Taxation of public benefit organisations changed

 
‘Ruling could take parties unaware’ – Piet Nel.

JOHANNESBURG – Public benefit organisations (PBOs) should take note of a new binding ruling issued by the South African Revenue Service (Sars), which could result in the loss of their tax exemption on business undertakings or trade activities.

Last month, Sars issued a binding general ruling, which aims to provide clarity on the concept “substantially the whole”.

In terms of tax legislation, public benefit organisations and recreational clubs do not have to pay tax on amounts received or accrued from business or trading activities that do not fall within their normal public benefit activities, provided that “substantially the whole” of the funds derived from these activities are directed towards the recovery of costs.
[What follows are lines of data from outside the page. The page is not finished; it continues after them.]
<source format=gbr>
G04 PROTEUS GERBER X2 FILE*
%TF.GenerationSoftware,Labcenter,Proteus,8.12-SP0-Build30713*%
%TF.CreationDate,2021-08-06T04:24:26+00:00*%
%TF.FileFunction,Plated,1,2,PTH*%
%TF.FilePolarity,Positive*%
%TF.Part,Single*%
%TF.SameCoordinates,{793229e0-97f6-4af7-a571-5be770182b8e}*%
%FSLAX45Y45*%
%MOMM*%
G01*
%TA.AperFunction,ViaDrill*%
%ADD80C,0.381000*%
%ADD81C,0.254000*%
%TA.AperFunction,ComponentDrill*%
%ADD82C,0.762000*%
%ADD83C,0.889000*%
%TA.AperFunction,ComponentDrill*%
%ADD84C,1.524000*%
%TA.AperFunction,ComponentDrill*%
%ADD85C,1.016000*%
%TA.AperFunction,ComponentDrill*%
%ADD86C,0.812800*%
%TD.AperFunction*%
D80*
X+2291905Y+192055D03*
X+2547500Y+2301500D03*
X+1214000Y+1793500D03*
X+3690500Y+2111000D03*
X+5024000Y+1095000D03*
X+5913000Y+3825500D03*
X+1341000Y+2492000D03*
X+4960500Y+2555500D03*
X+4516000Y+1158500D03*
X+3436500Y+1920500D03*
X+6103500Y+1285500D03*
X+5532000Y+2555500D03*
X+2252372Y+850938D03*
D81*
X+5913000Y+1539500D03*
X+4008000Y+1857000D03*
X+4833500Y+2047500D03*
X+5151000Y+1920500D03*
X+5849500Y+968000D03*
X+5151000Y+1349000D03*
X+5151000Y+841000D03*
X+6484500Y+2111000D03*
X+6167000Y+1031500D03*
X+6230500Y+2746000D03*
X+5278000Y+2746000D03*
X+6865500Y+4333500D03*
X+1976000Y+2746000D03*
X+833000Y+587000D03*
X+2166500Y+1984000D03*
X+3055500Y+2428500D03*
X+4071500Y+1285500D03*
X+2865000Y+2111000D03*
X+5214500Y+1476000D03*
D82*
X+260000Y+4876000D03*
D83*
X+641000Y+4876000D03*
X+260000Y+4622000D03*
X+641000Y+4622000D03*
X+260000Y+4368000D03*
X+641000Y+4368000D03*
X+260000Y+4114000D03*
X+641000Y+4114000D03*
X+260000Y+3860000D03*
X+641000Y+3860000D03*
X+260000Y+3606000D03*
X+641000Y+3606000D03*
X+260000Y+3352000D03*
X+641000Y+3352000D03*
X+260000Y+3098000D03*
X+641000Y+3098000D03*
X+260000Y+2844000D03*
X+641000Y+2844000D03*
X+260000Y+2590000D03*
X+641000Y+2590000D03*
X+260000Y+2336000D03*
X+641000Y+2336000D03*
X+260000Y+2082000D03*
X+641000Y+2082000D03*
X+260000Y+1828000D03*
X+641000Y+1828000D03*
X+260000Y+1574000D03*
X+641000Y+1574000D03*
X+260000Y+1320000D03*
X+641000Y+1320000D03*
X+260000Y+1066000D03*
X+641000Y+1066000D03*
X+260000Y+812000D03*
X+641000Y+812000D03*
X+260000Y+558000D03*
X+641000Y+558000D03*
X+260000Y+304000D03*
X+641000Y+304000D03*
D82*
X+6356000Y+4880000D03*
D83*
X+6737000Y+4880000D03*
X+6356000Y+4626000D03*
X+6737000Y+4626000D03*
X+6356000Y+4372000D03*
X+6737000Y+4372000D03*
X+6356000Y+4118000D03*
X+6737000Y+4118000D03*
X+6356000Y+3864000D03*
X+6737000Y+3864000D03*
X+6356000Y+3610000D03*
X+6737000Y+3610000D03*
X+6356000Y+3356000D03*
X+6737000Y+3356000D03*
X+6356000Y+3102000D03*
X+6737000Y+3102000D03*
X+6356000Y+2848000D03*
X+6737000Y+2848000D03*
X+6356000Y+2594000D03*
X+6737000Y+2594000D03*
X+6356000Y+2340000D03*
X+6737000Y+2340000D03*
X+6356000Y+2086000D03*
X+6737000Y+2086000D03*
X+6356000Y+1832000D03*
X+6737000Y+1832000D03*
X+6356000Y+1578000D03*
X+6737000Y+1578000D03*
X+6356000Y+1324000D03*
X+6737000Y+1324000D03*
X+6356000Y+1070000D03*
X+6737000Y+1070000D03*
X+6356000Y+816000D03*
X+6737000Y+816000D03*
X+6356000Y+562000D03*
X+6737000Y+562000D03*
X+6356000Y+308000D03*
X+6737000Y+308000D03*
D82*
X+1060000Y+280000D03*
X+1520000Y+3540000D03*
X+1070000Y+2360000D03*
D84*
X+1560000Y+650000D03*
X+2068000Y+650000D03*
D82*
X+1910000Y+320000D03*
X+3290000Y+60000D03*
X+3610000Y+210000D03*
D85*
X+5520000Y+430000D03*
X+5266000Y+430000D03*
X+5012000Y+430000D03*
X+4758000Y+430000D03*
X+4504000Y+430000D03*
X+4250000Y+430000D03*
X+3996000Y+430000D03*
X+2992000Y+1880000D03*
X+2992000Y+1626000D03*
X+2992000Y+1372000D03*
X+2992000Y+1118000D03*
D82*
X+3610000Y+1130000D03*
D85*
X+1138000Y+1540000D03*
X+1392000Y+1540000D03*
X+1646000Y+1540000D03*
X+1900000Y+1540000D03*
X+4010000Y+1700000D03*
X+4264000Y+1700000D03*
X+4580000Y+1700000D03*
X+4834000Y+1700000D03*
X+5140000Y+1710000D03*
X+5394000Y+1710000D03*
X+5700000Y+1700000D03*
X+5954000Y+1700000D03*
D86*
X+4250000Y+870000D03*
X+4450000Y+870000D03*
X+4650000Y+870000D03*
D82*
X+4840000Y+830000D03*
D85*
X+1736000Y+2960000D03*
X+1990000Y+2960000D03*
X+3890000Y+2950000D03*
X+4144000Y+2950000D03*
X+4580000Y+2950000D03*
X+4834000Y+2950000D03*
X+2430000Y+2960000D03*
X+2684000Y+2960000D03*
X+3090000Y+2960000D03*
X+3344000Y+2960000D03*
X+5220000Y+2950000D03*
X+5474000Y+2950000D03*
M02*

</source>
For example: The majority of the income of a church with PBO status may come from tithing, which for tax purposes, would be deemed a public benefit activity and would be exempt from tax. The church may however also regularly sell hamburgers on Saturdays as a means to supplement its income. This would be regarded as a business undertaking or trading activity.
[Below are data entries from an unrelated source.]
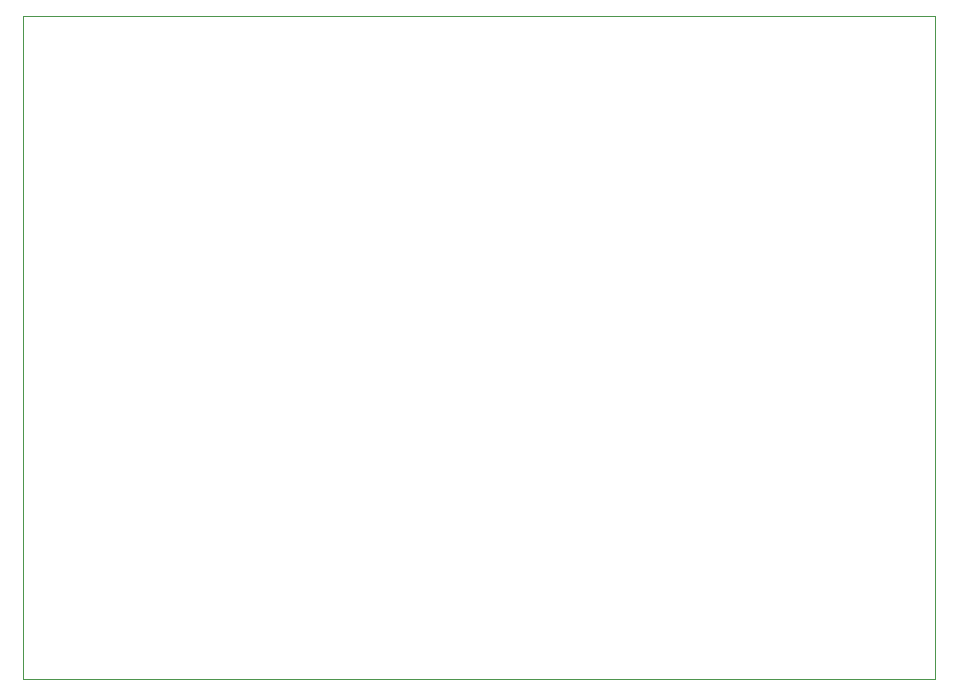
<source format=gbr>
%TF.GenerationSoftware,Altium Limited,Altium Designer,24.10.1 (45)*%
G04 Layer_Color=0*
%FSLAX25Y25*%
%MOIN*%
%TF.SameCoordinates,9950C81B-CD0A-4F44-AB06-5448DEDD42A1*%
%TF.FilePolarity,Positive*%
%TF.FileFunction,Profile,NP*%
%TF.Part,Single*%
G01*
G75*
%TA.AperFunction,Profile*%
%ADD62C,0.00100*%
D62*
X100000Y119000D02*
X404000D01*
Y340000D01*
X100000D01*
Y119000D01*
%TF.MD5,534cba58cb19cc7150e26416738acdbd*%
M02*

</source>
The Sars ruling eliminates uncertainty over the concept. The ruling clearly stipulates that “substantially the whole is regarded by Sars to mean 90% or more. However, in order to overcome certain practical difficulties Sars will accept a percentage of not less than 85%.”

At this stage it is unclear what the revenue authority regards as “practical difficulties”.
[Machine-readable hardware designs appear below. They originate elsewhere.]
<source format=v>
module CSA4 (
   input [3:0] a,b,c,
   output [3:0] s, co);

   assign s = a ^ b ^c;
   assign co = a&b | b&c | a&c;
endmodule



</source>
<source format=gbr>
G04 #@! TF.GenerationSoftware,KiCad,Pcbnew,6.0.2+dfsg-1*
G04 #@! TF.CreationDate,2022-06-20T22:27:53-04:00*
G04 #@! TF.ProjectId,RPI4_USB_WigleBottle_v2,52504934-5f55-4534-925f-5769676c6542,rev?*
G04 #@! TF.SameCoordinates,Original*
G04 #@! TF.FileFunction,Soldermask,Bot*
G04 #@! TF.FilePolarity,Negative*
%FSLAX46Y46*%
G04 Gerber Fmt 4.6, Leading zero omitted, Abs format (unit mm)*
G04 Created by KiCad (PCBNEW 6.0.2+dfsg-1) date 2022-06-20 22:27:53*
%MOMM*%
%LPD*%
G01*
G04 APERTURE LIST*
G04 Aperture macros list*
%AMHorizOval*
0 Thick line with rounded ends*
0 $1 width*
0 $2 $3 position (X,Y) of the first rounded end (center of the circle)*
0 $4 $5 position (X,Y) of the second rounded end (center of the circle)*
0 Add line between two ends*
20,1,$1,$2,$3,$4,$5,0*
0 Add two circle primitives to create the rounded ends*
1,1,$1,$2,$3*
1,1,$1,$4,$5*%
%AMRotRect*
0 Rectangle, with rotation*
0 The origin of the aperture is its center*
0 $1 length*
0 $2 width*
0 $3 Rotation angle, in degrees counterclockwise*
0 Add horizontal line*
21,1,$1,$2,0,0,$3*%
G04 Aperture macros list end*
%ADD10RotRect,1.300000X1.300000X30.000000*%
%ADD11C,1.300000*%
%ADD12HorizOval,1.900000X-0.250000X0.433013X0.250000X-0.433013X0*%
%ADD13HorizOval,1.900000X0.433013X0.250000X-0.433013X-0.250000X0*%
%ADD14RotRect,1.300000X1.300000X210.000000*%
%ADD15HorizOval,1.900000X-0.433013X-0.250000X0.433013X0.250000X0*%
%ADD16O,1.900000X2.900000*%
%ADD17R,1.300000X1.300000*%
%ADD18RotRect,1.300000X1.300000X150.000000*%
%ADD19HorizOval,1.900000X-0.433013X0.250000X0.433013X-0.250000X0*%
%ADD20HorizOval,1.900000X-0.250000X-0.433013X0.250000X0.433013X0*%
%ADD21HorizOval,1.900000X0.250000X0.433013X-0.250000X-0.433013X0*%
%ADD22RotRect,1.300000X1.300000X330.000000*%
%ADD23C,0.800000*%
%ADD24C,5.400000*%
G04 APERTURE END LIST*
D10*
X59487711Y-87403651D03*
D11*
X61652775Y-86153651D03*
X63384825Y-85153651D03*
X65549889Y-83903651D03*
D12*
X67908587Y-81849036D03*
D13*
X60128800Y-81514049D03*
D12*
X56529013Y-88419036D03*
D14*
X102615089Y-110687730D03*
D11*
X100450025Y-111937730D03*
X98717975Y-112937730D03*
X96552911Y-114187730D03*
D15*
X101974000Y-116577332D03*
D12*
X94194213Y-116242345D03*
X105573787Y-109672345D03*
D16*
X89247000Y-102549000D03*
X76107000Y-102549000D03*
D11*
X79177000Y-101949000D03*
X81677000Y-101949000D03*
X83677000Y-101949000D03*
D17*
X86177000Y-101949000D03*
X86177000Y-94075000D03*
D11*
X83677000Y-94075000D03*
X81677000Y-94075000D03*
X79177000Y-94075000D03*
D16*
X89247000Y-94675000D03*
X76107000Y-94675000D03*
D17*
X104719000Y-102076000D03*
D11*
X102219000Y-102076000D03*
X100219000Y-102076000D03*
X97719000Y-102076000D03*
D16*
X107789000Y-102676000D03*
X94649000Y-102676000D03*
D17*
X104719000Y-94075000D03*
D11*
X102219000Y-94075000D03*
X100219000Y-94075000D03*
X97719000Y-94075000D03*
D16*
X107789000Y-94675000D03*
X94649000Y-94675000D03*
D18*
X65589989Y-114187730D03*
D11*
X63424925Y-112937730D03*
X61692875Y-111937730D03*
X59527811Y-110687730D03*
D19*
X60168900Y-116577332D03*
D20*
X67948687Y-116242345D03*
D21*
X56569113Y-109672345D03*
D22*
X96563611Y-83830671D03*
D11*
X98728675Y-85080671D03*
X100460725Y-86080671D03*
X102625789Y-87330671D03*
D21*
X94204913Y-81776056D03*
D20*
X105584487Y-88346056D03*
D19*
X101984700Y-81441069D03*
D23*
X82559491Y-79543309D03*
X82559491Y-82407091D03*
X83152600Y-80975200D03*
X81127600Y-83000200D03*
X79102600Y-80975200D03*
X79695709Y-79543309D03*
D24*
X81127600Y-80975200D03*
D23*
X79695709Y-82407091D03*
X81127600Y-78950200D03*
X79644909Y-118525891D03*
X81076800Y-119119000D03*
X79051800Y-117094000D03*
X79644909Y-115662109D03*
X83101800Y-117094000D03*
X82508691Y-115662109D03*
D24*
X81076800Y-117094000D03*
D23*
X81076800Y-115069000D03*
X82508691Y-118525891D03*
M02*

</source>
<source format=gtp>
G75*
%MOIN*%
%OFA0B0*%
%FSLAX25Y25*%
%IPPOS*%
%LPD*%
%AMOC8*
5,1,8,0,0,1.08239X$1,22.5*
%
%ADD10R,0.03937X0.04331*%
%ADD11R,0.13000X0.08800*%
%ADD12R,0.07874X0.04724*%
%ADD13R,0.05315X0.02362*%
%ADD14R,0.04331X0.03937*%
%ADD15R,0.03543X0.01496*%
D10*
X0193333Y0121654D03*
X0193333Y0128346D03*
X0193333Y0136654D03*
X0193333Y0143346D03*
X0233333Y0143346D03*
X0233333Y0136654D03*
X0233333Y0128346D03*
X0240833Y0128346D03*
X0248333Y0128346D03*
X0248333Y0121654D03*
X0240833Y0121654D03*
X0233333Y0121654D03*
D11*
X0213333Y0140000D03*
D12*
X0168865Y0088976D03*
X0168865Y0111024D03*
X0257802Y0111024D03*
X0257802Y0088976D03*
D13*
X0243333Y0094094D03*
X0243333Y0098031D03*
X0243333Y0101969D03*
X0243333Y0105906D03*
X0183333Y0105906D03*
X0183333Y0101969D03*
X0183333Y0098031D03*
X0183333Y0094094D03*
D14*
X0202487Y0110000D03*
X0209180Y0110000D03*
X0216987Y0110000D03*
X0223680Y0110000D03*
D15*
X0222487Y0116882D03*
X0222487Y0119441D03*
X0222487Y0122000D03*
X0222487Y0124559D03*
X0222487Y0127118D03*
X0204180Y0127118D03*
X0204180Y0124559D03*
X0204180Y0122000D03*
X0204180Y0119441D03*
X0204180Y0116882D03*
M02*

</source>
In terms of Sars interpretation notes, receipts and accruals from business activities could include donations, subsidies, school fees, rent, accommodation charges, fund-raising activities, investment income, the sale of movable and immovable assets and inheritances.

Piet Nel, project director for tax at the South African Institute of Chartered Accountants (Saica), says the Income Tax Act does not explicitly define what it regards as “substantially the whole”. South African courts have also not been called on the interpretation of the concept. 

Although the practice generally prevailing had been to use a percentage of 85%, organisations may for instance still have been exempt from tax on business activities if 83% or 84% of the income from these activities were directed towards the recovery of cost.

However, the new percentage could take organisations unawares, Nel says.

He explains that an entity may embark on a trading activity and find, when final accounts are drawn, that the receipts exceed the cost by 10.5% (or 15.1%).

“If we assume that this entity already received other receipts which exceed R200 000 (or 5% of receipts) this ‘profit’ would now become subject to tax.”

The ruling is effective from December 10 2013 and applies for an indefinite period.

The ruling is also relevant to professional organisations, mutual loan organisations, fidelity or indemnity funds, trade unions, chambers of commerce or industry or local publicity associations.